PROBLEM TO SOLVE → List each line from the start of the entries through the line containing "scientific name: Poecilocapsus lineatus" as a numbered list, and omit any blank lines.

PROVIDED INFORMATION →

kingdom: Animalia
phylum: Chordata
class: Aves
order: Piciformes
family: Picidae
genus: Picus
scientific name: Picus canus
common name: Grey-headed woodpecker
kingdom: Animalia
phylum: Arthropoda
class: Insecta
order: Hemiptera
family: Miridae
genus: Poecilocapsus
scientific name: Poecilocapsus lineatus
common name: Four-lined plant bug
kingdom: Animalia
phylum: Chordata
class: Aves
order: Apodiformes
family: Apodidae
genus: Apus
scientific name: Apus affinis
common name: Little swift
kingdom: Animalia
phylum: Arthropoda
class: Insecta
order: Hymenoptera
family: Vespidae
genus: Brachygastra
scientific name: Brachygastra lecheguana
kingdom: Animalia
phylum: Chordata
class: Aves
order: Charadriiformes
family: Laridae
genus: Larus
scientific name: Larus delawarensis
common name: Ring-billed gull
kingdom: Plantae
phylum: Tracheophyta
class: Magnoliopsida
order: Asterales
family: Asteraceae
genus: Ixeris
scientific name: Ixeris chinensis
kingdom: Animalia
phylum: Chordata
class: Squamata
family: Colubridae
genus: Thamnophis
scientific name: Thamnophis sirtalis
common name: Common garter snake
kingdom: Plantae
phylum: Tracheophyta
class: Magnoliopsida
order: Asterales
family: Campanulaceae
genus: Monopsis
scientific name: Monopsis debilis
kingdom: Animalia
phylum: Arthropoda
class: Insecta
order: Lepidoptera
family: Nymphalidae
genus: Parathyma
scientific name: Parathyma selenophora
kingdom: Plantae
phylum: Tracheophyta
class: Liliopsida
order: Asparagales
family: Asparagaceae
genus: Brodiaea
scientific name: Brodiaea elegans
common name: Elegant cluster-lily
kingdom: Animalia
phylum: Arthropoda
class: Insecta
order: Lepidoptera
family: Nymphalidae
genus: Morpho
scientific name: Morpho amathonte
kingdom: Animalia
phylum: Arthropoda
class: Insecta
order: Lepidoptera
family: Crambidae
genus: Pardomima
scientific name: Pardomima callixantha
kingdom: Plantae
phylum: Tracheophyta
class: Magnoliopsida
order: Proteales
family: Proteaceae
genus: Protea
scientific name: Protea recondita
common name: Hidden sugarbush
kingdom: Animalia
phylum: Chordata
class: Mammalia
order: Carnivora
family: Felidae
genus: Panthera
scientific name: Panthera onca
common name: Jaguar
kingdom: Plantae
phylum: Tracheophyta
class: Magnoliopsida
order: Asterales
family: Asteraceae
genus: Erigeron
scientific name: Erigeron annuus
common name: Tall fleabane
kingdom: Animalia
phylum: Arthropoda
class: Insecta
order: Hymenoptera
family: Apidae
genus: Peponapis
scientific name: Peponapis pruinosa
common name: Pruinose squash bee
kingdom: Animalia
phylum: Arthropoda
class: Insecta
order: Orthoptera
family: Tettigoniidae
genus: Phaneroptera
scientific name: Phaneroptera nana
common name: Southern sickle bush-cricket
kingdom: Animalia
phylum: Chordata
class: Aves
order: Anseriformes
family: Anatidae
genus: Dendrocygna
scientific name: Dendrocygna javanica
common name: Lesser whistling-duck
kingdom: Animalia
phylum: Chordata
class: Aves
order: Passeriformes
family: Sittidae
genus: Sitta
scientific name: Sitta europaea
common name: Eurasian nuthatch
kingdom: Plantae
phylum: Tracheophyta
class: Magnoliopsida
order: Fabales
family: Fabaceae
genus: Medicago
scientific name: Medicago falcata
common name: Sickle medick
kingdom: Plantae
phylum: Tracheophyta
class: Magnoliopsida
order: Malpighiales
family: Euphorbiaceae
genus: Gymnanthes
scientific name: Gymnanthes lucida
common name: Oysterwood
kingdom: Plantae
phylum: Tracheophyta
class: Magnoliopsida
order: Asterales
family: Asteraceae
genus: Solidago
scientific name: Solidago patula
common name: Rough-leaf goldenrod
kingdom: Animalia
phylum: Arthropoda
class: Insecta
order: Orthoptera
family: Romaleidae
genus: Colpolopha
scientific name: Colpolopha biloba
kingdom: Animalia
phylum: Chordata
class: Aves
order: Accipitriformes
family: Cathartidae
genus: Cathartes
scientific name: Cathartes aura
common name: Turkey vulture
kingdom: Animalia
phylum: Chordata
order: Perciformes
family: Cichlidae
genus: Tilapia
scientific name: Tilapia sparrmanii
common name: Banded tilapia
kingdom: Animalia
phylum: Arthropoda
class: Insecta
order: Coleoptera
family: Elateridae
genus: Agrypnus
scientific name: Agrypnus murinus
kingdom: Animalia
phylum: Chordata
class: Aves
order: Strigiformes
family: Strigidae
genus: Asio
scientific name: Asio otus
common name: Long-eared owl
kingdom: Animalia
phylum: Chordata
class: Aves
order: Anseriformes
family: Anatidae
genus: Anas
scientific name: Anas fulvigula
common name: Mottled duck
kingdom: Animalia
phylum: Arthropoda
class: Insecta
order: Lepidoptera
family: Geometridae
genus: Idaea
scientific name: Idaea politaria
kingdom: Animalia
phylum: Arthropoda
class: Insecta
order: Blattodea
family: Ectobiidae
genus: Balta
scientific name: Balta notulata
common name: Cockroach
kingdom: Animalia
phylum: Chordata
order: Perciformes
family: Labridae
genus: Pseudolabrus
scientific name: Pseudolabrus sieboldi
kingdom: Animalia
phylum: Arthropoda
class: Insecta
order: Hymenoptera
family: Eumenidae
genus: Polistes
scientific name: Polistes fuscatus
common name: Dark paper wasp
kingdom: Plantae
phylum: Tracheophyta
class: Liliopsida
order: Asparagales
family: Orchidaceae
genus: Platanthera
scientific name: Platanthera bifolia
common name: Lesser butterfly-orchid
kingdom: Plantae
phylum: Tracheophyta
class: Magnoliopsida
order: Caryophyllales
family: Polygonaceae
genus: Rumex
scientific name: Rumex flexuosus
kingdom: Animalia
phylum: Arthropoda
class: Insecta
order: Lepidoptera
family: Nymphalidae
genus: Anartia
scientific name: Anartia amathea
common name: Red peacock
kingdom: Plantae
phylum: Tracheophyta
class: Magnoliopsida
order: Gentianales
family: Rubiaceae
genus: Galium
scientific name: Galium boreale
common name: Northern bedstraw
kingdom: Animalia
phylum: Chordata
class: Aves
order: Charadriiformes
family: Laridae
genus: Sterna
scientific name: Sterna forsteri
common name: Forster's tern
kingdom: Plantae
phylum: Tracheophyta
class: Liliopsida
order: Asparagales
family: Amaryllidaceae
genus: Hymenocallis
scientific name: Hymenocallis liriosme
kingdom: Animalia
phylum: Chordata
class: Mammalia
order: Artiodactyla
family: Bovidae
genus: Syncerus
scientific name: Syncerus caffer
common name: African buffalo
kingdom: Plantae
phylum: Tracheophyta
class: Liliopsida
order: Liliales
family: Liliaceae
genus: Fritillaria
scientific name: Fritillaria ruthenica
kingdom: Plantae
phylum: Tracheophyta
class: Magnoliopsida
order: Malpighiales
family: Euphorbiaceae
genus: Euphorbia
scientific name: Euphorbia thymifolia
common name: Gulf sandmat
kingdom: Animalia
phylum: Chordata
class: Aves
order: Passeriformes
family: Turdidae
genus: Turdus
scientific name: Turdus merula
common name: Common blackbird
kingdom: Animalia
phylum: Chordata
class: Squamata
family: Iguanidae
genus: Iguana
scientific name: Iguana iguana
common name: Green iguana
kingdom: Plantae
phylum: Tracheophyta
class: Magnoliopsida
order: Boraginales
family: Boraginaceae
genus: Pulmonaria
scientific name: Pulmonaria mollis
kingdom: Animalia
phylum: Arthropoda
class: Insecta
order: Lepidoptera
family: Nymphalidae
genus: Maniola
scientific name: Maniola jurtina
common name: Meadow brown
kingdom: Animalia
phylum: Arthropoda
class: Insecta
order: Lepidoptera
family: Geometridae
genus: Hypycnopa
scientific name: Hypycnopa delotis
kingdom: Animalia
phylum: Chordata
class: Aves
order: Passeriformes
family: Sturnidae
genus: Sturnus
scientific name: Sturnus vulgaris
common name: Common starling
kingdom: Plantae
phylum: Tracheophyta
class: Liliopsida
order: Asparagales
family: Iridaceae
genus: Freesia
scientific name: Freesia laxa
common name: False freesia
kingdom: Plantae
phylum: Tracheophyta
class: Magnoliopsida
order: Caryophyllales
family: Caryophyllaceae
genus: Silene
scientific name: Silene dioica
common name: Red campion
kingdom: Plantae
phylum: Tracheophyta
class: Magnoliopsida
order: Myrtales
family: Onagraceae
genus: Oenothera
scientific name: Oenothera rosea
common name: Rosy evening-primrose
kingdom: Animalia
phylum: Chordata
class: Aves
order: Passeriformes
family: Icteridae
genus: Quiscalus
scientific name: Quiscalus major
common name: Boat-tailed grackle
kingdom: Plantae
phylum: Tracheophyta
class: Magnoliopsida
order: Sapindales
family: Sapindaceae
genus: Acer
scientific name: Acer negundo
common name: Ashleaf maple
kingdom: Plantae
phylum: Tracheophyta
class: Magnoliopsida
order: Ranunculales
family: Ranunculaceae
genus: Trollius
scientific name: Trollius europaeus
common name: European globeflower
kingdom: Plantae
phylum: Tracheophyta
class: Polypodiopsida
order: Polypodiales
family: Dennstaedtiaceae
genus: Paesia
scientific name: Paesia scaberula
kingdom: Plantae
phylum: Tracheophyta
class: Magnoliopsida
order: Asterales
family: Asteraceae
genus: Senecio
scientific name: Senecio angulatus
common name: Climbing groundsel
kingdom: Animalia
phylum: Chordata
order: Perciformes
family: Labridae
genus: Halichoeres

ANSWER FOR THE TASK →
1. kingdom: Animalia
2. phylum: Chordata
3. class: Aves
4. order: Piciformes
5. family: Picidae
6. genus: Picus
7. scientific name: Picus canus
8. common name: Grey-headed woodpecker
9. kingdom: Animalia
10. phylum: Arthropoda
11. class: Insecta
12. order: Hemiptera
13. family: Miridae
14. genus: Poecilocapsus
15. scientific name: Poecilocapsus lineatus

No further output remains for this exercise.